The Irrawaddy is considered to be one of the world's rarest species of freshwater dolphin.

The Irrawaddy is considered to be one of the world's rarest species of freshwater dolphin.

Conservationists thought the Irrawaddy had dwindled in number to just a few hundred, but they have now counted almost 6,000 of them in the Sundarban mangrove forests and the adjacent waters of the Bay of Bengal.

The forests of the Sundarban -- Bengali for "beautiful forest" -- lie at the delta of the Ganges and two other rivers on the Bay of Bengal. Until now, little mammal research had taken place in the area.

"Every time we had done a study to look into the population (elsewhere), they came out critically endangered," said Brian Smith of the New York-based Wildlife Conservation Society, who led the study. "It was a very pleasant surprise and a shock to find that Bangladesh supports such a large number (of dolphins)."

The discovery is noteworthy because scientists do not know how many Irrawaddy dolphins remain.

The next step, they say, is to ensure the mammal's survival. One rare dolphin species -- the Yangtze River dolphin, or baiji -- is extinct. Another, the Ganges River dolphin, is critically endangered.

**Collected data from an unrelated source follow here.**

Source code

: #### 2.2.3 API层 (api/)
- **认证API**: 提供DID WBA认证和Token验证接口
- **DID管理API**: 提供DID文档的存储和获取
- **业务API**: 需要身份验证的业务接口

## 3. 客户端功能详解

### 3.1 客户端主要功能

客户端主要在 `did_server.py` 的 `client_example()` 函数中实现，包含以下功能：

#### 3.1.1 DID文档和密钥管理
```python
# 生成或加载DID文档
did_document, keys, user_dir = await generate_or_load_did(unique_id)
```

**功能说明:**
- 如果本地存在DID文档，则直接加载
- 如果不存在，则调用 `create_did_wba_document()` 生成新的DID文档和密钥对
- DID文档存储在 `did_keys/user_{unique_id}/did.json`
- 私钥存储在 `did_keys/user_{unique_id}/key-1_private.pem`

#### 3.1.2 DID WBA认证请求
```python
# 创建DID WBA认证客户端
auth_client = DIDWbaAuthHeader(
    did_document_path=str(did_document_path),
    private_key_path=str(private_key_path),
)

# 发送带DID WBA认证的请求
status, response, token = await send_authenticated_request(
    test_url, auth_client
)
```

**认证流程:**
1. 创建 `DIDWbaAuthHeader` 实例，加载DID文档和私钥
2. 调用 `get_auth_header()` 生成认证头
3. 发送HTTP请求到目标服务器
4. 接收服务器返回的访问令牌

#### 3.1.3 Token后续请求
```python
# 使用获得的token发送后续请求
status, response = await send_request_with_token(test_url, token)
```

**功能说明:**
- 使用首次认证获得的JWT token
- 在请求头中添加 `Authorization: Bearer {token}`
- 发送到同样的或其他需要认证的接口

Some of the threats affecting the Irrawaddy are man-made. The construction of dams has reduced the flow of fresh water in many parts of Bangladesh. And the population is dwindling because the dolphins sometimes get caught in fishermen's nets.

The dolphin, which has a large, rounded head, can grow up to 8 feet in length and is related to the orca, or killer whale. It is found in large rivers, estuaries and freshwater lagoons in south and southeast Asia.

In Myanmar, the dolphins help herd schools of fish toward fishermen's boats and nets. In Bangladesh, fishermen hold them in high regard, Smith said.

"There is no market for dolphin products," he said. "In a country like Bangladesh, with protein deficiency and where food is scarce, there is a real cultural prohibition against harming them. It gives us hope because it means fishermen are very receptive to working with us."

The results of the study were shared Wednesday at a conference for marine mammal protected areas in Hawaii, and published in the winter issue of the Journal of Cetacean Research and Management.

Conservationists are now working with the Bangladesh government to establish a protected area for the dolphins.

"There are so many bad news (stories) coming out of the conservation community that this is a real sort of positive story," Smith said.